等苗东方情绪稍微平复,苗国中叹了口气,语气沉重地说道:“东方啊,事已至此,再说任何其他的,都已经没有意义了。市委于书记的脾气和作风,你是知道的。他极为痛恨腐败,痛恨吃里扒外、对抗组织的行为。你纵容甚至包庇苗树根,围堵市领导,围堵棉纺厂,这已经是严重的政治错误,是吃里爬外了!我之前不是没提醒过你,县委换了新领导,李朝阳和之前的书记风格不一样,很多工作不能按照以前的老办法、老思路来干了。但是你听进去了吗?你压根就没往心里去!还是抱着侥幸心理,觉得能糊弄过去,能靠以前的关系摆平。现在的局面,已经无法挽回了!”
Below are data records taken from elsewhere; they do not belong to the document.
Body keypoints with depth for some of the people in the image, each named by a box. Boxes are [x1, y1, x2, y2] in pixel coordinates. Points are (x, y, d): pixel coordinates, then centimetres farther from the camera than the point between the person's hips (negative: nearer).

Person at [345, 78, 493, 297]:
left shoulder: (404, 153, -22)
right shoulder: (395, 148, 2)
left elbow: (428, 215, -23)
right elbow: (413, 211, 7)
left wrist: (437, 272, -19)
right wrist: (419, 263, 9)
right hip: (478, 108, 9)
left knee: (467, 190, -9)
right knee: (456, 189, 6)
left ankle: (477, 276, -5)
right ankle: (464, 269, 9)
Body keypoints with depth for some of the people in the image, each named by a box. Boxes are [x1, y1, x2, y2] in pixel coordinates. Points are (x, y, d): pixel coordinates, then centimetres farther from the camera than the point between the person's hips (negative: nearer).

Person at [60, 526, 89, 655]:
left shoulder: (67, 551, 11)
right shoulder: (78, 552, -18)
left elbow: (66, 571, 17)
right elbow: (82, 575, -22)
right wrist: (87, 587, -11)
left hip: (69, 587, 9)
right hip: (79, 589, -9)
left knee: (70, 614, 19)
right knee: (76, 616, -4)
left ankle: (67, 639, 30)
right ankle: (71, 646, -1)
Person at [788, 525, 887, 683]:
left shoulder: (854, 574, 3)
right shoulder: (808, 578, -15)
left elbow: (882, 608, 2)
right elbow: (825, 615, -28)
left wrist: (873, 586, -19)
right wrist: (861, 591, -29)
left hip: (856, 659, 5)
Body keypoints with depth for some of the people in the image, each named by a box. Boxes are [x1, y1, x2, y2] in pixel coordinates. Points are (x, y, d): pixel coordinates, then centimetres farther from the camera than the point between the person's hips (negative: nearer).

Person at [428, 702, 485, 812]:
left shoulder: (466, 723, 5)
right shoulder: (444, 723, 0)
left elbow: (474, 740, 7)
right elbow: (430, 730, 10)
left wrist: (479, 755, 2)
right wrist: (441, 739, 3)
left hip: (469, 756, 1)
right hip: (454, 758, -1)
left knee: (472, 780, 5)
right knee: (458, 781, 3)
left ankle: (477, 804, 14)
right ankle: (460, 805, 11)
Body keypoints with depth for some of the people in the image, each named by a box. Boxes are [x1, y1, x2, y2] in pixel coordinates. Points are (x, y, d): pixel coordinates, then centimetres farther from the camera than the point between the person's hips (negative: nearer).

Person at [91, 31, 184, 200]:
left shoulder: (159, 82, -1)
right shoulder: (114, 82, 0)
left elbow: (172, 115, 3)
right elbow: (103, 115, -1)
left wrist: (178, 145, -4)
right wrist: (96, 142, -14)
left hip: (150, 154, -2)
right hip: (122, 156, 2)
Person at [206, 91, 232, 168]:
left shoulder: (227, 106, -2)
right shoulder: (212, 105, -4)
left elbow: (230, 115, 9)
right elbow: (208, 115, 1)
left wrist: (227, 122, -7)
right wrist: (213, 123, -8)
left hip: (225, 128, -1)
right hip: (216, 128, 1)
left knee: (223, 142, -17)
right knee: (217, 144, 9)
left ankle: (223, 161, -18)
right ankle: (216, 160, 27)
他看着侄子惨白的脸,狠下心,把最残酷的现实摆出来:“现在,能够减轻影响的唯一办法,就是你主动向组织坦白,承认错误,争取宽大处理。让县里、市里,只追究你煽动群众围堵市领导这个主要错误。经济上的问题,能说清楚的尽量说清楚,该退的退。如果说,你真的要硬扛到底,等纪委、公安把所有问题都查个底朝天,全面核查你的经济问题,东方啊,不是我这个当叔叔的不信任你,你……经得住查吗?你那些事,真能瞒天过海?”
苗东方眼睛里布满血丝,带着一种绝望的不甘:“叔叔!我承认我经不住查!但是曹河县,又有几个人是经得住查的?!我就不信,他李朝阳、吕连群就一身干净!我相信,曹河绝大多数干部,那都经不住查!”
“胡说八道!”苗国中厉声打断他,脸上露出怒其不争的神色,“大多数?你这个结论是怎么得出来的?!我告诉你,
本章未完,请点击下一页继续阅读!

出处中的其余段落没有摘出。